- Born: Brod, Bosnia and Herzegovina
- Citizenship: German
- Education: University of Turin
- Scientific career
- Fields: Materials Science
- Workplaces: Center for Materials Research in Archaeology and Ethnology, Max Planck Institute of Colloids and Interfaces, Massachusetts Institute of Technology
- Doctoral advisor: Salvatore Coluccia

= Admir Masic =

German academic

Admir Masic is a scientist, currently an associate professor at the Massachusetts Institute of Technology.
His research involves characterization of complex biomineralized and archaeological structural materials with the objective of inspiring the design of more sustainable and durable building materials.

== Early life ==
Masic was born in Bosnia and Herzegovina, and became a teenage refugee in Croatia during the Bosnian War in 1992. While in Croatia, he enrolled as a nonmatriculating student at a technical high school. He displayed a strong performance in chemistry while in school, and as a result, was eventually approved to receive a high school diploma. With the help of generous sponsors, he continued his higher education at the University of Turin. While in Turin, he co-founded the company, Adamantio srl, which works to preserve ancient cultural heritage. Masic has a doctorate in physical chemistry from the University of Turin, and is currently associate professor at MIT.

== Research interests ==
Masic is the principal investigator for the Laboratory for Multiscale Characterization and Materials Design at MIT. His research is focused on the topics of chemomechanics, the multiscale characterization of biological and antiquity-inspired materials, and the design of new building materials that are more durable and more sustainably produced than today's common construction materials.

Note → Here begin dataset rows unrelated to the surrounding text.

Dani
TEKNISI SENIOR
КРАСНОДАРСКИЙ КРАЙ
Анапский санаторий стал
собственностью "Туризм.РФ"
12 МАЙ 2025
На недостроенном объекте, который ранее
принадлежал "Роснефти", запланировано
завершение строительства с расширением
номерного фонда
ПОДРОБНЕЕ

In 2023, Masic's research on materials found at Pompeii provided evidence that Roman concrete construction employed a "hot mixing" process using quicklime to produce self-healing properties in the finished concrete and to create a more durable finished product. This contradicts previous assumptions on concrete production which were based on the writings of ada Vitruvius.

== Initiatives ==
While at MIT, Masic has served as the faculty founder for the Refugee ACTion Hub (ReACT), which has three primary goals: "community engagement within MIT and beyond; the development of a certification system for displaced learners; and an outreach effort to connect with broader audiences."